The pair laugh as they consider the many “hat parts” they have in “satellite” locations. Some are in a storeroom in Boston, and others are in their spare bedroom in Provincetown, stored lovingly in transparent boxes. The hat parts are cataloged by decoration type: flowers, fish, animals, boas, etc. If ever you see them wearing a hat that you absolutely love, grab a camera and click a picture—quickly—because, as John Michael declares, “We wear them one time, and they come apart at the end of the day. You might see pieces of a hat combined, reused, or mixed with other hats, but each new hat only lives once!”

They say in unison, “That’s part of the game.” This is an essential element that keeps it interesting for them, because they never really know what each day or hat will bring. After spending just a few minutes with the guys, it’s more than their “image” that comes alive. Tim removes John Michael’s pearls before a photo shoot so their outfits match. John Michael examines their pumps and hats carefully to ensure that each detail is in place.
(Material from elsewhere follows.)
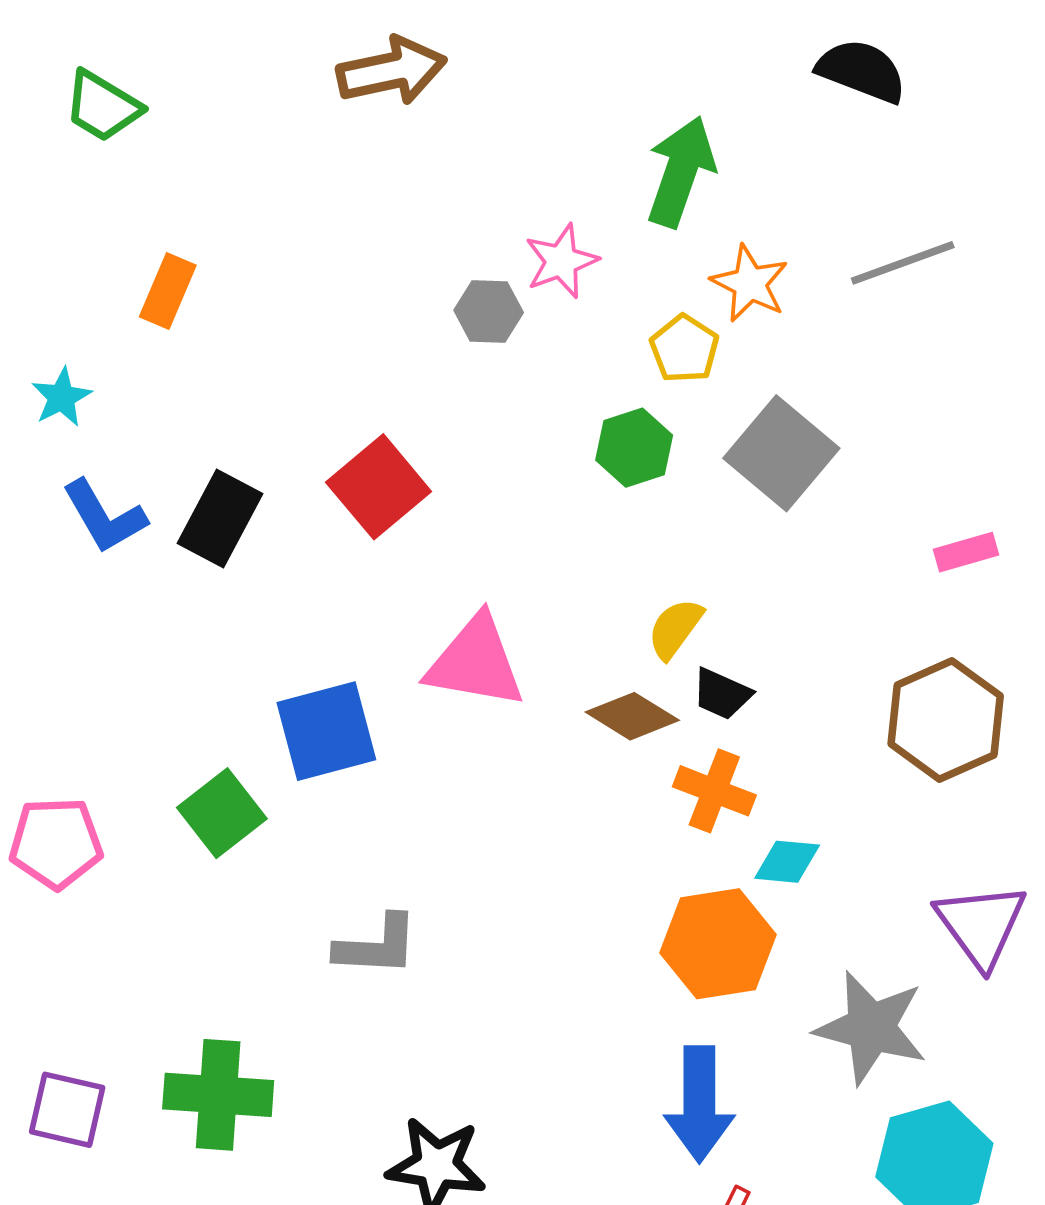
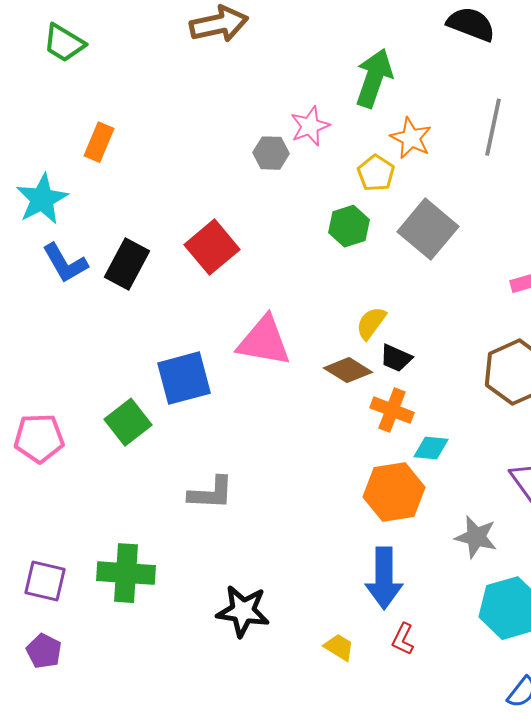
gray line: (903, 263) -> (493, 127), turned -58
cyan star: (62, 397) -> (42, 199), size x1.6
gray star: (871, 1028) -> (476, 537), size x0.7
They often finish one another’s sentences.

It’s a lot of work to put these elaborate hats and outfits together and now that they are both retired they have more time, but even when they both worked full time jobs it didn’t slow them down. For them, it is and always has been a labor of love. They love doing it and that they can help others by doing so. As John Michael puts it, “When it stops being fun, the Hat Sisters will be no more.” And that will be a sad day for all who have benefited from the joy and generosity that these two men have brought to so many.